Tarihimize bakıldığında her daim birlik ve beraberliğin en güzel örneklerini veren atalarımızı şimdilerde gelişen teknolojinin argümanları ortadan kaldırılıyor.
Her şeyden önce yaşadığımız coğrafyada bizlere her daim düşmanlık besleyenlerin varlığı toplum tarafından çok iyi bilinmektedir.
Gelişen teknolojinin iyi yönlerini alarak adalet ve toplumsal uzlaşmayı geliştirecek şekilde kullanmak yerine, taraf olarak şer odaklarının her türlü oyununa dahil olmayı seçen bir toplum olmaya devam ediyoruz.
“Öyle ki köylü milletin efendisidir” zihniyeti ile üreten bir toplumun çiftçisi, işçisi, esnafı ve memuru çalışmayı, emek harcamayı bir tarafa bırakarak, kolay para kazanmayı seçiyor. Bireyler olarak bu konuda çokta suçlu olduğumuz bilmeli, süreci analiz etmeli ve bir an önce özümüze dönmeliyiz.
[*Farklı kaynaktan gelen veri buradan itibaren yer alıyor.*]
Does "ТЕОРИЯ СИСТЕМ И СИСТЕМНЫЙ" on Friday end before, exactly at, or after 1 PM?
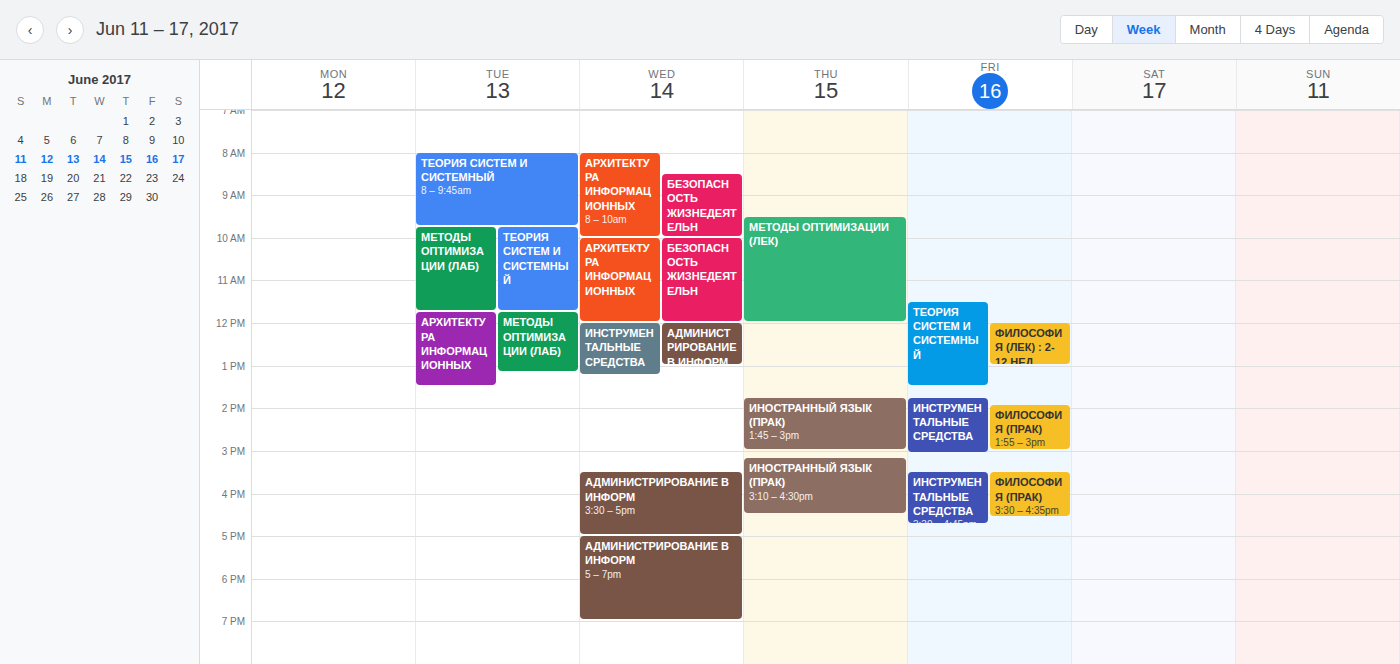
1:30 PM -- after 1 PM, 30 minutes below the 1 PM line.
Lakin bu gidişe toplum olarak dur diyemediğimiz taktirde, gençlere toplumsal değerlerimizi aktaramadığımız bu süreçte, kavgadan beslenen, kendinden başkasını düşünmeyen egoist bir nesli inşa ve imar ederiz.
Bugünden tezi yok,
Bizlerin bu konuda kendimizi ölçmeye ve bu işin neresinde olduğumuz şuuruna ermeye ihtiyacımız var.
Gelişen toplumların, sanayisi, tarımı, hayvancılığı, ticareti ve komşuluk ilişkileri ahlaklı değil. Sadece maddiyata dayalı. İlkesizce rakamların bir anda yükseldiği süreç yaşamaya devam edilir ise bu işin sonu toplumda şiddetin, öfkenin ve kargaşanın hakim olmasına sebebiyet verecektir.
Bunun en güzel örneği yaşanan depremler sonrası fahiş artan emlak ve konut fiyatları, hazır ülke mahvolmuşken bizde bu ortamdan faydalanalım deyip rakamların astronomik artması,
Yetmezmiş gibi mülkün gerçek sahibini unutup adına tapu denen bir kağıt parçasına güvenerek, insanlara buğuz edercesine çektirilen çile,
İşte bütün bunlar ele alındığında toplumda hüküm süren kolaydan para vurayım, iki kira alırım dünyamı kurtarırım açgözlülüğü hem aileyi, hem insanları daha çok bunalıma, ahlak yoksunluğuna itiyor ki,
Bu gidiş pekte hayırlı bir gidiş değil.